*** Opening Data for processing ***

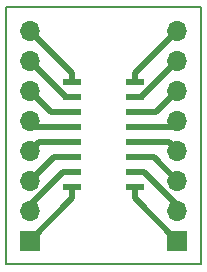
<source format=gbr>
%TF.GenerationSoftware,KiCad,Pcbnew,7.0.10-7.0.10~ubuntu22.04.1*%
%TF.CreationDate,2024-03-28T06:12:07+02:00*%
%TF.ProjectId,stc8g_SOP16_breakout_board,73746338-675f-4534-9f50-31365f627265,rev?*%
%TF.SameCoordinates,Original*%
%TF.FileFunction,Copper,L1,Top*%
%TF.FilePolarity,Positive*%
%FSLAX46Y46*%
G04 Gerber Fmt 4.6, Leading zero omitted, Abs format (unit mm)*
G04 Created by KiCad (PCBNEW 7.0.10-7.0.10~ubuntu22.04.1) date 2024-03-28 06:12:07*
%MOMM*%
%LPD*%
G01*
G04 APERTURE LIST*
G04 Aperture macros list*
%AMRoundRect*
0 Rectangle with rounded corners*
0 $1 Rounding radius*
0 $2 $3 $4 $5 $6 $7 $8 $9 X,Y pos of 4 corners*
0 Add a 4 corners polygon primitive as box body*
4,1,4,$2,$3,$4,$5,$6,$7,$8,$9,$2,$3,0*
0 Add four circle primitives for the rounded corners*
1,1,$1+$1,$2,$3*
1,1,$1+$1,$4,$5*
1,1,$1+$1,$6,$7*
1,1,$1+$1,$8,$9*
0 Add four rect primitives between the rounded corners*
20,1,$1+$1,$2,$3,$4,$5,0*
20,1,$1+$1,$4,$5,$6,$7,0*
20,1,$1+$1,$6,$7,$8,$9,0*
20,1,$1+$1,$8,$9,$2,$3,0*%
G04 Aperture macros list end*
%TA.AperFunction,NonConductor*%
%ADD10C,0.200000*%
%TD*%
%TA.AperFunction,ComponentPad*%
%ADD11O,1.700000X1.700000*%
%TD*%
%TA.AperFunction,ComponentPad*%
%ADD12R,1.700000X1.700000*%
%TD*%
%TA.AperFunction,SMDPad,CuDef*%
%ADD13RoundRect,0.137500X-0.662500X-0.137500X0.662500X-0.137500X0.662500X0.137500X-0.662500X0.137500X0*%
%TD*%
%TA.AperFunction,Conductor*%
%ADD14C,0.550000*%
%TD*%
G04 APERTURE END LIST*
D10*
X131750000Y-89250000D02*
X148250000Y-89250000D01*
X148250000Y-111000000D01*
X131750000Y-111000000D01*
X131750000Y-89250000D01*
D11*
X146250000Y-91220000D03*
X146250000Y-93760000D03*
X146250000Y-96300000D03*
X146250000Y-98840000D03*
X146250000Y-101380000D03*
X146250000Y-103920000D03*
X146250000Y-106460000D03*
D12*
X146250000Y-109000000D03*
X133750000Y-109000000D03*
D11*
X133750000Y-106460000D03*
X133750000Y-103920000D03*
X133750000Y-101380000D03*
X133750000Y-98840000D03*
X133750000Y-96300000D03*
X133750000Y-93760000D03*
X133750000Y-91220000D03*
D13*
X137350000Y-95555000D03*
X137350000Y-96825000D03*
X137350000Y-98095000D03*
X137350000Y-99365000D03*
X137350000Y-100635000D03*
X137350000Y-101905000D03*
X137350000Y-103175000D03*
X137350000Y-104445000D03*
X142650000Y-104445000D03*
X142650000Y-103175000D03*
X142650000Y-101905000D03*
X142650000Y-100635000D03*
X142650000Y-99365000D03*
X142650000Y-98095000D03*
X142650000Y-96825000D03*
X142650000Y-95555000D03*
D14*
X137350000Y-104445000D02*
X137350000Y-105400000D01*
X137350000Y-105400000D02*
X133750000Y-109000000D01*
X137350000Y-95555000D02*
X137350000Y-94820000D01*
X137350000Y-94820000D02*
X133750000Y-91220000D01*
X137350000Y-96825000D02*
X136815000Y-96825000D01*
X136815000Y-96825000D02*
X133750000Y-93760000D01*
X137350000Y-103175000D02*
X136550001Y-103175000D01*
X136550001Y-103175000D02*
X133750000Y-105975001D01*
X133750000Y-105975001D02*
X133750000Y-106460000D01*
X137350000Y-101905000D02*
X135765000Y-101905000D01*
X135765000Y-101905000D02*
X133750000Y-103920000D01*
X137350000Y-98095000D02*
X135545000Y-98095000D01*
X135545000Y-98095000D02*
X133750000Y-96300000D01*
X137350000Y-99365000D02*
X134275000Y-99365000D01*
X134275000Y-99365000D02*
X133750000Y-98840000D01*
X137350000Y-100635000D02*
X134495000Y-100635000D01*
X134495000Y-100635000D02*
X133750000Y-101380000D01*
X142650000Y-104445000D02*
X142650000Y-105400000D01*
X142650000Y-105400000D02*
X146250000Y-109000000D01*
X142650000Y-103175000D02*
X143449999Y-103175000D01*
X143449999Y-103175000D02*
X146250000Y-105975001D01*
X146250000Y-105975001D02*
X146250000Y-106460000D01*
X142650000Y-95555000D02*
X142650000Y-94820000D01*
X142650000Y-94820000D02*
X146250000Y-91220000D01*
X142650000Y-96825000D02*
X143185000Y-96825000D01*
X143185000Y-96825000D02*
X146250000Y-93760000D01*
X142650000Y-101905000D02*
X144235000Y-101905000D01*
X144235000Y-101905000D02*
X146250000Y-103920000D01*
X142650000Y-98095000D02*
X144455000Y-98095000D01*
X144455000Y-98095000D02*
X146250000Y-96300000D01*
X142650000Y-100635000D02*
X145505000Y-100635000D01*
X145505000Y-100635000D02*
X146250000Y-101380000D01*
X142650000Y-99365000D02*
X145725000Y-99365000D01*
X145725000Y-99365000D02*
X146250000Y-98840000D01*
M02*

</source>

*** Closing Data for processing ***

§ Task brief
Copy, exactly and only, the lines above that begin with the one containing "X137350000Y-98095000D02*" and finish with the one containing "X146250000Y-96300000D01*".

§ Exercise response
X137350000Y-98095000D02*
X135545000Y-98095000D01*
X135545000Y-98095000D02*
X133750000Y-96300000D01*
X137350000Y-99365000D02*
X134275000Y-99365000D01*
X134275000Y-99365000D02*
X133750000Y-98840000D01*
X137350000Y-100635000D02*
X134495000Y-100635000D01*
X134495000Y-100635000D02*
X133750000Y-101380000D01*
X142650000Y-104445000D02*
X142650000Y-105400000D01*
X142650000Y-105400000D02*
X146250000Y-109000000D01*
X142650000Y-103175000D02*
X143449999Y-103175000D01*
X143449999Y-103175000D02*
X146250000Y-105975001D01*
X146250000Y-105975001D02*
X146250000Y-106460000D01*
X142650000Y-95555000D02*
X142650000Y-94820000D01*
X142650000Y-94820000D02*
X146250000Y-91220000D01*
X142650000Y-96825000D02*
X143185000Y-96825000D01*
X143185000Y-96825000D02*
X146250000Y-93760000D01*
X142650000Y-101905000D02*
X144235000Y-101905000D01*
X144235000Y-101905000D02*
X146250000Y-103920000D01*
X142650000Y-98095000D02*
X144455000Y-98095000D01*
X144455000Y-98095000D02*
X146250000Y-96300000D01*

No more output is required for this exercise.